#### List of tasks:
1: From the integral question, list each expression given in the hint for the tangent half-angle substitution.
2: In the integral question, what does the symbol φ stand for?
3: According to the integral question, why does the substitution u = φ − cos²x give a result of zero?

#### Document passage:
How can we show that $\int_{0}^{2\pi}{x\over \phi-\cos^2(x)}\mathrm dx=2\pi^2?$

Question

We have the integral

$$\int_{0}^{2\pi}{x\over \phi-\cos^2(x)}\mathrm dx=2\pi^2\tag1$$ $\phi$; Golden ratio

What method do we employ to prove $(1)$?

An attempt:

If we use $u=\phi-\cos^2 x$ then $\int_{\phi-1}^{\phi-1}(...)du=0$

Another way, $(1)$ becomes

$${1\over 2\sqrt{\phi}}\int_{0}^{2\pi}\left({x\over \sqrt{\phi}-\cos x}-{x\over \sqrt{\phi}+\cos x} \right)\mathrm dx\tag2$$

We got a hint by using

$z=\tan{x\over 2}$, $dx={2dz\over 1+z^2}$, $\cos x={1-z^2\over 1+z^2}$ and $\sin x={2z\over 1+z^2}$

Let try on

$$\int_{0}^{2\pi}{x\over \sqrt{\phi}+\cos x}\mathrm dx=4\int_{0}^{0}{\tan^{-1} z\over (1+z^2)\sqrt{\phi}+1-z^2}\cdot (1-z^2)\mathrm dz=0?\tag3$$

Doesn't seem to work.

Stored data entries:
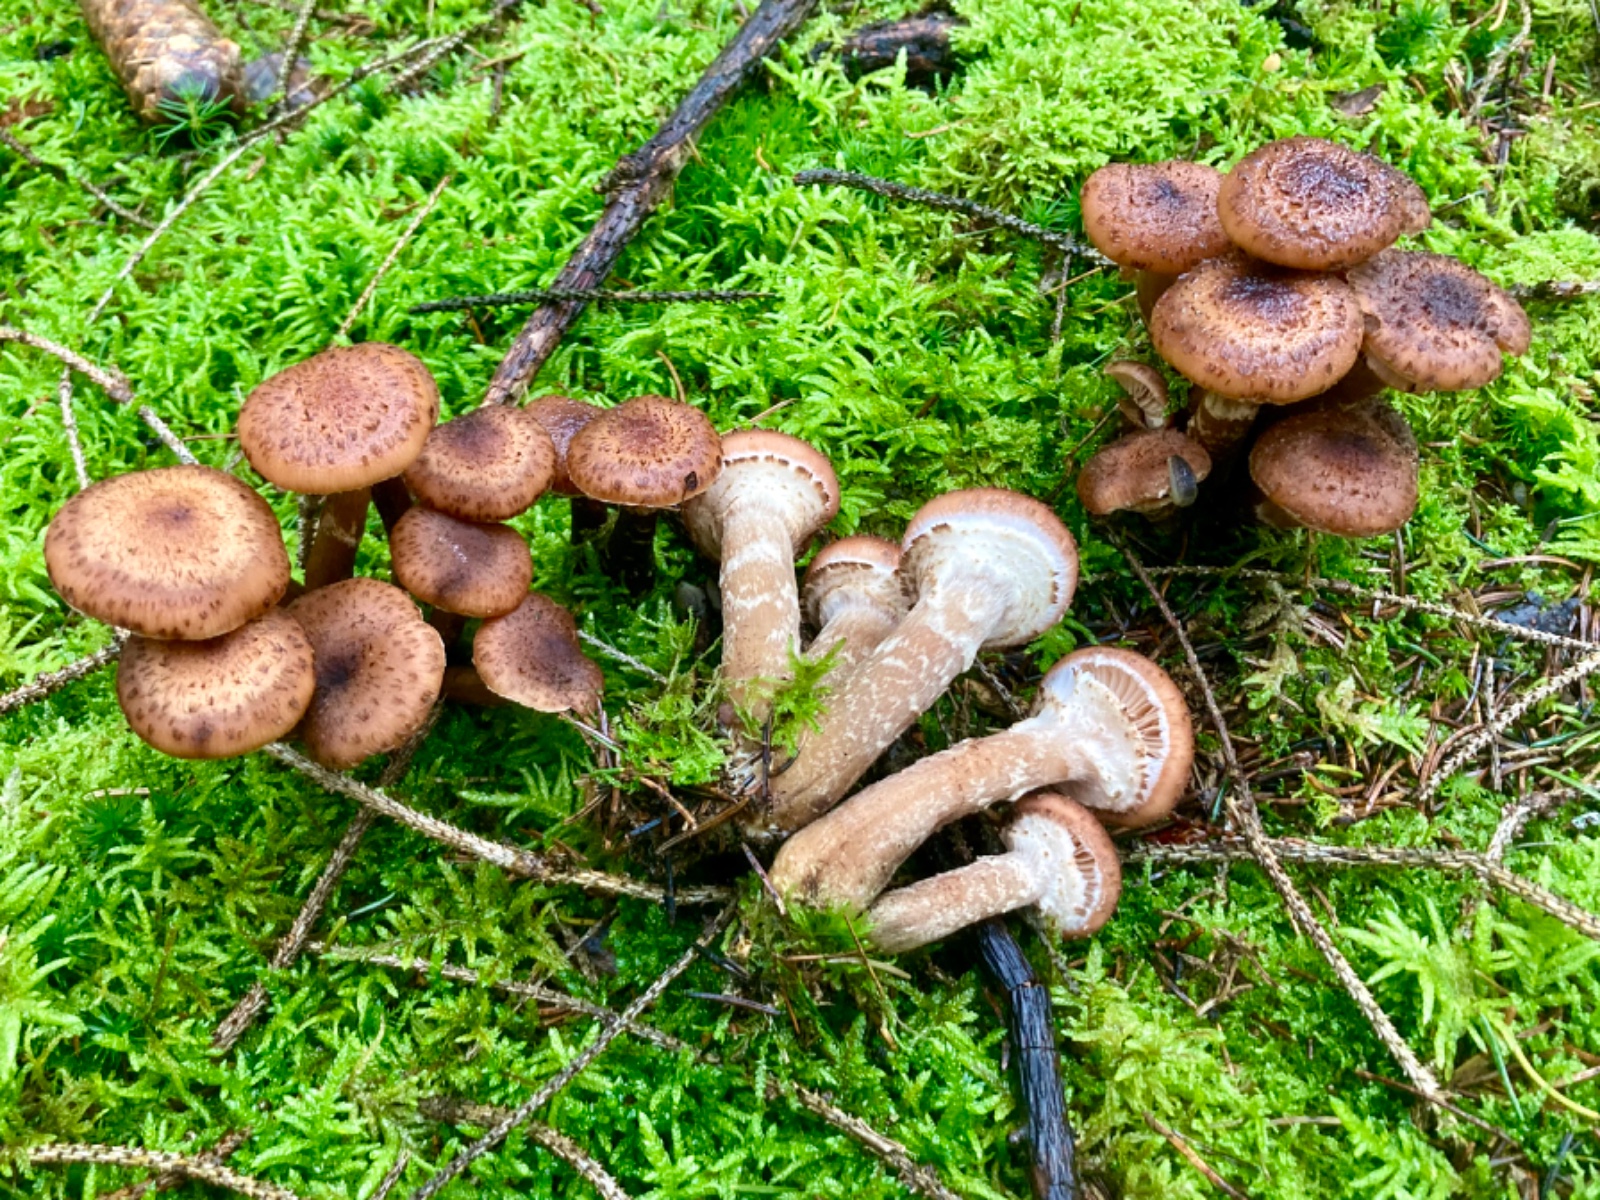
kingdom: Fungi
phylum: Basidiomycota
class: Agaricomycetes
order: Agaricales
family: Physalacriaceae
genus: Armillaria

#### Full solutions:
1:
z = tan(x/2)
dx = 2dz/(1 + z^2)
cos x = (1 − z^2)/(1 + z^2)
sin x = 2z/(1 + z^2)

2: The golden ratio.

3: Under that substitution, both limits of integration become φ − 1. The integral then runs from φ − 1 to φ − 1, which equals 0.